Kathmandu:Nepal Prime Minister KP Sharma Oli on Monday said that the ongoing border disputes with India will be resolved through diplomatic talks.
Although Nepal and India held ministerial-level talks in New Delhi last month, the two sides could not hammer out the differences after the Himalayan nation unveiled a new map in May 2020.
He made the remarks at a seminar titled, ‘Nepal's International Border Security and Areas of Coordination among Border Management related Agencies', organised by the Nepal Army.
"To consolidate the Nepal-India ties cordially, we had to print the map and talk to India. Our relations could turn cordial by only returning our territory through dialogue. Border disputes are prevailing in Susta and Kanchanpur," he said.
Nepal and India had boundary rows since long in the Susta and Kalapani area and during the Indian Prime Minister Narendra Modi's visit to Nepal in 2014, both sides had delegated to resolve the dispute at Foreign Secretaries levels but they could not meet.
In November 2019, New Delhi came up with a new political map incorporating Kalapani in its territory.
Nepal objected to the Indian move and offered talks at a diplomatic level but India suggested face-to-face talks only once the Covid crisis was over.

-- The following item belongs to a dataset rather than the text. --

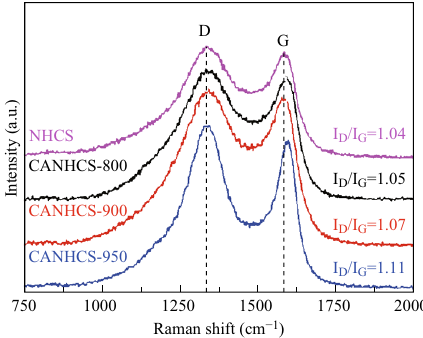
Fig. 7 Raman spectra of NHCSs, CANHCS-800, CANHCS-900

Read:|Nepal PM Oli calls on public to gear up for polls
But in May 2020 after India opened up a new 80 km link road in Uttarakhand via Lipu Lekh that Nepal claims its own, the Himalayan nation once again objected the move and offered talks.
After New Delhi failed to respond to the repeated calls, Nepal on May 20, 2020, unveiled the new political map of the country incorporating the disputed territory.